Mamede considera que Marcelo não pode ser classificado de populista, porque “o populismo propõe soluções simples para problemas complexos e esse não tem sido o sentido da sua actuação”. E Paula do Espírito Santo, professora de sociologia política do ISCSP, também não o enquadra nessas correntes porque “não há uma intencionalidade de gerar uma adesão a políticas de centralização do poder muito para além daquilo que é a democracia representativa, pondo em causa o pluralismo partidário”.

Ambos vêm no discurso e a actuação do Presidente sobretudo uma preocupação de “atrair a atenção da população para assuntos que considera de interesse público”, como diz Paula do Espírito Santo, ou de “ser reconhecido por todos, sejam quais forem as classes sociais ou os grupos socioeconómicos, como um seu representante”, nas palavras de Paes Mamede.

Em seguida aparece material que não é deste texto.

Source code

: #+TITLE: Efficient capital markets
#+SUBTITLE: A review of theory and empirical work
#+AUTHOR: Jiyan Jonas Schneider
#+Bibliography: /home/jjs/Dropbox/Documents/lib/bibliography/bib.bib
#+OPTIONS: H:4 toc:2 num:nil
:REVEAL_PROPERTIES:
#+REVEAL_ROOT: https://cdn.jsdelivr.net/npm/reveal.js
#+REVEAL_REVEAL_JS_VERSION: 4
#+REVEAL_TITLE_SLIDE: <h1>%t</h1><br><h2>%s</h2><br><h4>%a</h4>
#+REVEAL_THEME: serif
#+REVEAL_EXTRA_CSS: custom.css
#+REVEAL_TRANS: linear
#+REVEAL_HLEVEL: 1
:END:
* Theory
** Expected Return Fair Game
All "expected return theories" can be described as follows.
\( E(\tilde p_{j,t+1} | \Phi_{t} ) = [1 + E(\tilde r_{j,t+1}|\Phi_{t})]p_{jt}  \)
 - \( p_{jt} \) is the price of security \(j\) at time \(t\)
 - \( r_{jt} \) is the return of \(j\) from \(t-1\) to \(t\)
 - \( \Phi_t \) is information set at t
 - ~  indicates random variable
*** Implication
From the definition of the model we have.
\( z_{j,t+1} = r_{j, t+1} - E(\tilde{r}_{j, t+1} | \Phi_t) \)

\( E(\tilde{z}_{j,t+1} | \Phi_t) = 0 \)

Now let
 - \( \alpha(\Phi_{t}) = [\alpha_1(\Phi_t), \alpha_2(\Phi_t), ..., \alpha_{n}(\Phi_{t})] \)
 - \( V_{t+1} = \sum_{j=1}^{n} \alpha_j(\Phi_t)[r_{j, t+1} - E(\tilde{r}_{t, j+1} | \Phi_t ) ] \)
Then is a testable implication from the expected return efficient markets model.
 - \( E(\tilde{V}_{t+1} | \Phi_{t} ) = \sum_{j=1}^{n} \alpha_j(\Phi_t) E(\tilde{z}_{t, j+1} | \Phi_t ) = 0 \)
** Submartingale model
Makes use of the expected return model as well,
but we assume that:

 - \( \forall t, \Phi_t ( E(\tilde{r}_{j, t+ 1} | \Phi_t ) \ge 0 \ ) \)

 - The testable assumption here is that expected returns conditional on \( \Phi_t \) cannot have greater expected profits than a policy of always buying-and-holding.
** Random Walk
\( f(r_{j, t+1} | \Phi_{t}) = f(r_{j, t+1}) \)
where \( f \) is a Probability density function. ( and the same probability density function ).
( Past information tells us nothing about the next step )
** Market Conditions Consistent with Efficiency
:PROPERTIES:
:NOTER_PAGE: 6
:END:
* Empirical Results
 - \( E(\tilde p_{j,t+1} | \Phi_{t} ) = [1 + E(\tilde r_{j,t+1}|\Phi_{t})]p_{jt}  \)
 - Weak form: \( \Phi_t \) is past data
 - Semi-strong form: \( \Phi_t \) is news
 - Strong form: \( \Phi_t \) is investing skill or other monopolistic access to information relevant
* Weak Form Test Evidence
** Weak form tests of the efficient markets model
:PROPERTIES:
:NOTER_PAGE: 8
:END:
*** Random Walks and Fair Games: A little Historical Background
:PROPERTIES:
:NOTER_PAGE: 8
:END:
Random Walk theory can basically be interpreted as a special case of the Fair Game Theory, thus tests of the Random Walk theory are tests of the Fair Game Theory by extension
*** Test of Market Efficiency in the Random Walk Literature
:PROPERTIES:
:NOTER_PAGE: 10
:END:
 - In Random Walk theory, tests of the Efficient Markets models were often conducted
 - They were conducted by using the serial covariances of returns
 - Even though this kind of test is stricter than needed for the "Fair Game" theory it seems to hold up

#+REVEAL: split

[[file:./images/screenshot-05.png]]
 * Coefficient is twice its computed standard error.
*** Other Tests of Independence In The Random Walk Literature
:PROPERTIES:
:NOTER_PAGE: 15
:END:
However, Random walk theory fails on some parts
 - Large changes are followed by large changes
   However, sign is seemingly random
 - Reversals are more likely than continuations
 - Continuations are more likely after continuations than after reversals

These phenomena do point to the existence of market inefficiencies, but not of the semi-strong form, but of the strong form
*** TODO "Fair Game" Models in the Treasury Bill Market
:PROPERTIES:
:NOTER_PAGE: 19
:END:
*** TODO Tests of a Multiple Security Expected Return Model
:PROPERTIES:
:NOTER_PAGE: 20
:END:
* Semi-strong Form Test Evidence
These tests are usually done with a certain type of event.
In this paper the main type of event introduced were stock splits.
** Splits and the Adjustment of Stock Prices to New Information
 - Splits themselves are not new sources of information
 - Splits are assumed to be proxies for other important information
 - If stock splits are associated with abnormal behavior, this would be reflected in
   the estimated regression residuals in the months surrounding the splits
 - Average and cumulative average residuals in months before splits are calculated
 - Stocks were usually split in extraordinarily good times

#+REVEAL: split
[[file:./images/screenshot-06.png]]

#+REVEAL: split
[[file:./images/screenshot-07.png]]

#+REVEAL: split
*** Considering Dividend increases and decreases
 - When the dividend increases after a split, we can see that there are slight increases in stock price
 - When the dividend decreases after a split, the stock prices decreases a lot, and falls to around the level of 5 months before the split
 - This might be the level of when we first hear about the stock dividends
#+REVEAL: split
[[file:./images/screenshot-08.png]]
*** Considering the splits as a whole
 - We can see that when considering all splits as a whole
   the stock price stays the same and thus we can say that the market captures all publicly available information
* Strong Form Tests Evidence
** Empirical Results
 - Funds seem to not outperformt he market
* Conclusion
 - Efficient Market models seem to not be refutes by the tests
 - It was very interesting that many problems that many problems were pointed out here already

A conclusão comum é que Marcelo, com o seu estilo e a sua popularidade, “está a a acumular capital que pode vir a utilizar mais tarde, tanto na reeleição como em situação de crise política ou ruptura social”, como sublinha Mamede. E isso pode ser necessário mais cedo do que se julga, avisa Jalali: “Pode precisar de toda essa popularidade depois das legislativas de Outubro, porque o cenário do parlamento com uma maioria que não é clara é bastante possível”.